EXERCISE GOAL
In the listing below, a line holding "Ducking | Other types |" and a line holding "Ch | | Balance" mark the range. Retype both exactly, with all lines between them.

** Opening RECORDS FOR THIS EXERCISE block **

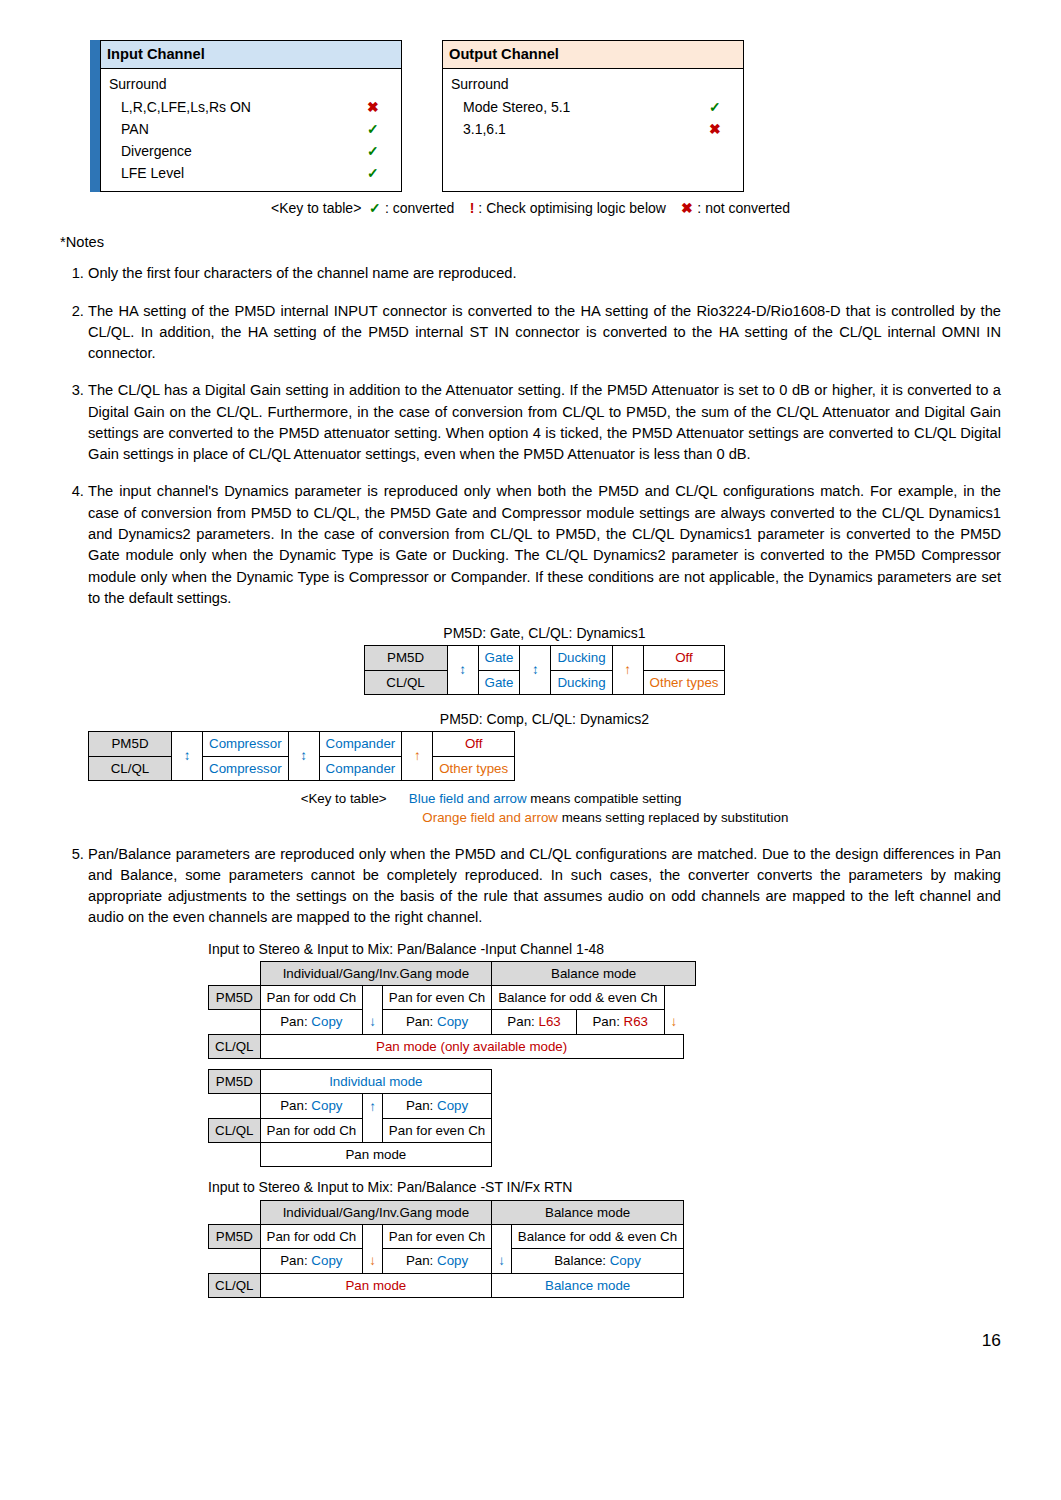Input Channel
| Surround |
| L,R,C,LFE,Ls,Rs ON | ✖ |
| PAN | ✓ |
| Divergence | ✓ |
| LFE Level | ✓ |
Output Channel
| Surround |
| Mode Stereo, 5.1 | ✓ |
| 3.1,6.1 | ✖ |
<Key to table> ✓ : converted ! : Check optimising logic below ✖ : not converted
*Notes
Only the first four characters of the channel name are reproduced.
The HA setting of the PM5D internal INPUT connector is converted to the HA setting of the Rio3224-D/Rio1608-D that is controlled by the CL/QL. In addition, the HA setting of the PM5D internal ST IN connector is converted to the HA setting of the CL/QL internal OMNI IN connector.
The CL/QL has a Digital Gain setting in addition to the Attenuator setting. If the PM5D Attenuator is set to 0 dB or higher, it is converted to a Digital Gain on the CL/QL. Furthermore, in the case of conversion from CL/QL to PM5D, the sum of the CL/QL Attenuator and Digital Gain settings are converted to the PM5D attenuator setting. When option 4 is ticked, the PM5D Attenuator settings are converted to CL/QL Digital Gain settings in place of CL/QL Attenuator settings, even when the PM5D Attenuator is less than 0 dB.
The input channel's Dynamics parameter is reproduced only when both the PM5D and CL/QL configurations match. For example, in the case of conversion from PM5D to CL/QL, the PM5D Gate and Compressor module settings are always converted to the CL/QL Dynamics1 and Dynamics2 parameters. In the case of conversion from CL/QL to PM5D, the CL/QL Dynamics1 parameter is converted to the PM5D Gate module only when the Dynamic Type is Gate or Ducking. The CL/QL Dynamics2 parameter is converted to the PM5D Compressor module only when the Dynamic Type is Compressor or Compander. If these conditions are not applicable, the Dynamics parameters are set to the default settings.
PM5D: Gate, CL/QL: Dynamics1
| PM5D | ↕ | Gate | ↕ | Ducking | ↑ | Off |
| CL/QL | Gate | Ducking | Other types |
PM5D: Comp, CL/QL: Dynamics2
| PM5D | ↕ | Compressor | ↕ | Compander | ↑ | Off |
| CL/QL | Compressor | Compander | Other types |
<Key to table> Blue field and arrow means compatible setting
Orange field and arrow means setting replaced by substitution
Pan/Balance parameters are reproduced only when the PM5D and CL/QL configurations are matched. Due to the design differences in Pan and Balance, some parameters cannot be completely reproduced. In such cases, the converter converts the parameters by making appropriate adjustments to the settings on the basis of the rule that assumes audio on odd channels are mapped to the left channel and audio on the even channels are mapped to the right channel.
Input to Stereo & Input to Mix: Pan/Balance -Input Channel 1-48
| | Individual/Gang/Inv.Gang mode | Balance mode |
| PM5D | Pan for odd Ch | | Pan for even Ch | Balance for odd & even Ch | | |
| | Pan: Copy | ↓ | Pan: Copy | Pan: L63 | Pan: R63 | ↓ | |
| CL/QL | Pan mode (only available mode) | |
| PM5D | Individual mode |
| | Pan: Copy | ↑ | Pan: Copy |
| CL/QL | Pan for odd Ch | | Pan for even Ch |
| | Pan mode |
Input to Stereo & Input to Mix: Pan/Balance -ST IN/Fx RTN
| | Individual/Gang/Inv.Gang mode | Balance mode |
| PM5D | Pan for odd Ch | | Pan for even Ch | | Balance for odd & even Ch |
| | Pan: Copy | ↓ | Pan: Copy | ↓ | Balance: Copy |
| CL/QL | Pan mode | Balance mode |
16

** Closing RECORDS FOR THIS EXERCISE block **
** Opening RECORDS FOR THIS EXERCISE block **

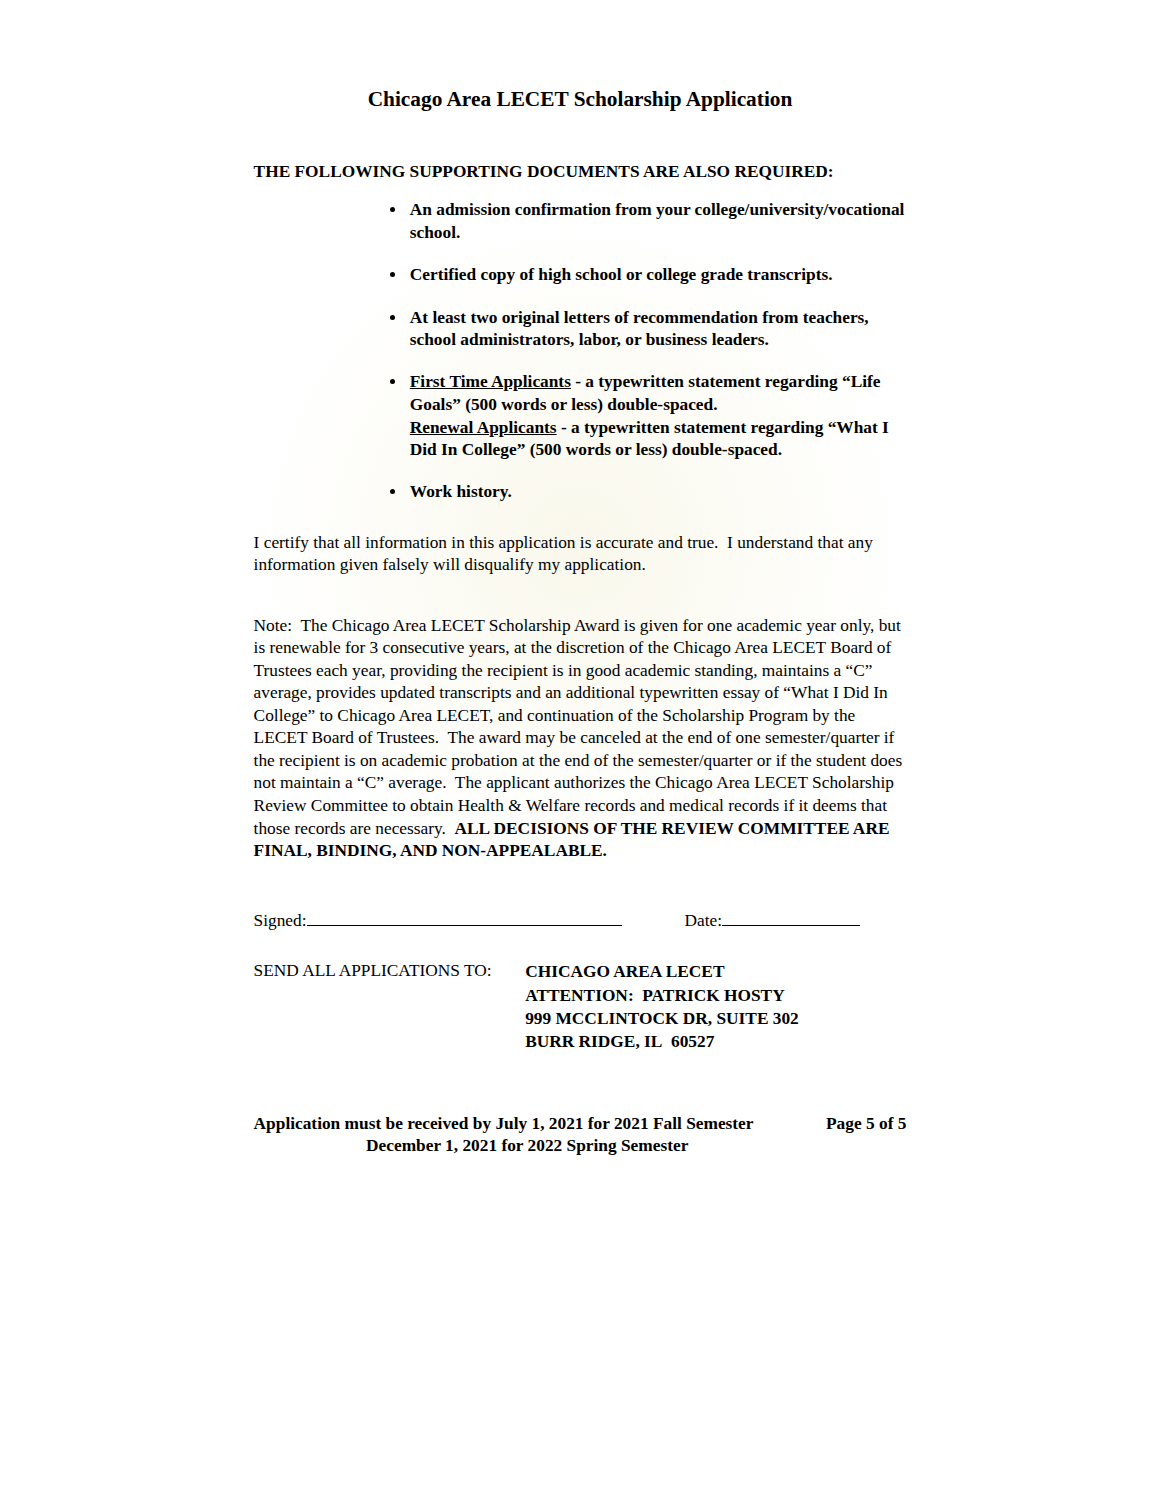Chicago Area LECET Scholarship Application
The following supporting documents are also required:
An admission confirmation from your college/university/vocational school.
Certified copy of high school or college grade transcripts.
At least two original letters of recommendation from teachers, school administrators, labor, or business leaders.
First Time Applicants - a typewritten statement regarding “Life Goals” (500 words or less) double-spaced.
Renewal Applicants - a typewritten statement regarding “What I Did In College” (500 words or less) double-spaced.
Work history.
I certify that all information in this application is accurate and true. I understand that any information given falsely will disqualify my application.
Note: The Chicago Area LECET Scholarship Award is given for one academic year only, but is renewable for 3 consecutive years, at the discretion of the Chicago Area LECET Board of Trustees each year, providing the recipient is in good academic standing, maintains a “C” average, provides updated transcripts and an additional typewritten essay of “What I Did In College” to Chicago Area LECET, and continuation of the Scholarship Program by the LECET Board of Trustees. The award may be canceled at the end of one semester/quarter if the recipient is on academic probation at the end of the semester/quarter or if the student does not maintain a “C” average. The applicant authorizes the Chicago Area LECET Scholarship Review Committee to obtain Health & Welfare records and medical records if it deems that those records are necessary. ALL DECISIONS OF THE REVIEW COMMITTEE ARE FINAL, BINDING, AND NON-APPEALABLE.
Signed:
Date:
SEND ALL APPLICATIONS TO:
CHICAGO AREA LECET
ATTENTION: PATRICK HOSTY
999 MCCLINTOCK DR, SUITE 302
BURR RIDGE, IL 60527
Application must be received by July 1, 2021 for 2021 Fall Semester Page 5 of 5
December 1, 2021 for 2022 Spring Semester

** Closing RECORDS FOR THIS EXERCISE block **

RESULT
| CL/QL | Gate | Ducking | Other types |
PM5D: Comp, CL/QL: Dynamics2
| PM5D | ↕ | Compressor | ↕ | Compander | ↑ | Off |
| CL/QL | Compressor | Compander | Other types |
<Key to table> Blue field and arrow means compatible setting
Orange field and arrow means setting replaced by substitution
Pan/Balance parameters are reproduced only when the PM5D and CL/QL configurations are matched. Due to the design differences in Pan and Balance, some parameters cannot be completely reproduced. In such cases, the converter converts the parameters by making appropriate adjustments to the settings on the basis of the rule that assumes audio on odd channels are mapped to the left channel and audio on the even channels are mapped to the right channel.
Input to Stereo & Input to Mix: Pan/Balance -Input Channel 1-48
| | Individual/Gang/Inv.Gang mode | Balance mode |
| PM5D | Pan for odd Ch | | Pan for even Ch | Balance for odd & even Ch | | |
| | Pan: Copy | ↓ | Pan: Copy | Pan: L63 | Pan: R63 | ↓ | |
| CL/QL | Pan mode (only available mode) | |
| PM5D | Individual mode |
| | Pan: Copy | ↑ | Pan: Copy |
| CL/QL | Pan for odd Ch | | Pan for even Ch |
| | Pan mode |
Input to Stereo & Input to Mix: Pan/Balance -ST IN/Fx RTN
| | Individual/Gang/Inv.Gang mode | Balance mode |
| PM5D | Pan for odd Ch | | Pan for even Ch | | Balance for odd & even Ch |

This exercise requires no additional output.